Although Morrison’s presence hovers over the entire production and largely inspired it, this is a sophisticated work full of shifting perspectives.
Glassey, a rare combination of playwright and working journalist with podcasting credentials, uses the full scope of his verbal and imaginative powers to conjure up a theatrical world that is at times three and even four-dimensional.
The videography becomes an extra character in the play, notionally set in the fictional Proper Gander podcast studio around February 27, 2024, when Morrison delivered his valedictory speech to federal parliament.

The casting of former broadcaster Andrea Close as ageing journalist Deborah, determined to cement her reputation through a scoop interview with the outgoing Prime Minister, is a serendipitous choice. With all the tricks of the trade and a touch of deeper emotion, Close makes a meal of the role.
Equally serendipitous is The Street Theatre’s choice of director Craig Alexander, a well-known videographer and filmmaker who, aided by videographers Luke Patterson and Shelly Higgs, brings his skills to bear in a series of staged interview scenarios where actions and reactions are simultaneously replayed on huge screens around the stage.

Then there is Tyler Jenkins, a skilled professional improviser in the role of the unnamed, seemingly feckless yet ruthlessly ambitious young man determined to break into the political sphere. Jenkins’ chameleon-like qualities are well suited to playing both a young man who has never heard of Scott Morrison and the equivocal prime minister himself, variously Scotty from Marketing, Scomo, daggy dad and, in one scene, devout charismatic Christian.

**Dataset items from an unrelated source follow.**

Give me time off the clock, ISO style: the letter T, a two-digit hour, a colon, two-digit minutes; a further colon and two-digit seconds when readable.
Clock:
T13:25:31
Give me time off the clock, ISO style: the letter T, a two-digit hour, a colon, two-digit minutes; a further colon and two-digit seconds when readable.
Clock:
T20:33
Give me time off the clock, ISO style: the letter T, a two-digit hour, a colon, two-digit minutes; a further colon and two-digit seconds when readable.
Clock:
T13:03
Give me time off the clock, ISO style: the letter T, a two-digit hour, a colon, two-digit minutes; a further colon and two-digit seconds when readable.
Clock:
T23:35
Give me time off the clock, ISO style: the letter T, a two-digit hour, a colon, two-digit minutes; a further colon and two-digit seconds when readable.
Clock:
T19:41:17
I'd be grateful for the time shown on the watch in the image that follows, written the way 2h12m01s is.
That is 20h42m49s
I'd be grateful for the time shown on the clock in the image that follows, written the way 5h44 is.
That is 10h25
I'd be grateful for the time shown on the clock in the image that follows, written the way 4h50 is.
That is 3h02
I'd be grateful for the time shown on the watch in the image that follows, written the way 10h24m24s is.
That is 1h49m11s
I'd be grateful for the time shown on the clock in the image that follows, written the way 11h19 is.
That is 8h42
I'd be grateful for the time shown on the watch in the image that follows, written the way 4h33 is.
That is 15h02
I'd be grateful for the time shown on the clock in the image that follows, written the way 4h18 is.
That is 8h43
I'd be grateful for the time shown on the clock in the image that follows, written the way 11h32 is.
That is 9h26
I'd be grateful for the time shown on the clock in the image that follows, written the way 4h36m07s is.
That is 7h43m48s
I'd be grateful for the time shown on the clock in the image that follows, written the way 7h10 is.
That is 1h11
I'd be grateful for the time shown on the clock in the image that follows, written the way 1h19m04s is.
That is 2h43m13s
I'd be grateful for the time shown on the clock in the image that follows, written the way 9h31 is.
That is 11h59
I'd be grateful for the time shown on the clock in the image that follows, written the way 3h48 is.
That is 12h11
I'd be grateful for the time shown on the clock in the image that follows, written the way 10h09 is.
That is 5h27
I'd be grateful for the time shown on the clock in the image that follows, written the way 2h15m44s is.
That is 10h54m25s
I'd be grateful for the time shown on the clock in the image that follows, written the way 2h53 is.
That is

Some of the play’s most brilliant moments come as Jenkins’ character stays up all night doing a crash course on Morrison’s life, accompanied by video illustrations. Later, more threateningly, Jenkins/Scomo looms large on the hovering screens, peering at his antagonist over the rims of his spectacles.
Glassey is a natural playwright. His dialogue is swift and incisive, intercut with endless repetitions of familiar Morrison phrases, as Deborah and her aspiring temporary staffer conduct a series of practice interviews with the Prime Minister, who may or may not appear at any moment. The video clips, too, involve deliberate repetitions.
But as the play progresses, we learn that just as the young man has a plan to make his way into Parliament House, Deborah also has an agenda. She is driven not only by looming personal debt and the need to prove herself one last time as a journalist, but also by sheer, unrelenting anger.
The play begins with Deborah reading from a case study relating to the notorious Robodebt scheme. In the denouement, she contemplates the shifting moral ground behind the treatment of asylum seekers on Christmas Island and the victims of Robodebt — instances in which innocent people were treated abominably in the name of high-minded governing.
Glassey’s sharp play ends abruptly, leaving us to ask the Morrisonesque rhetorical question: how good was that?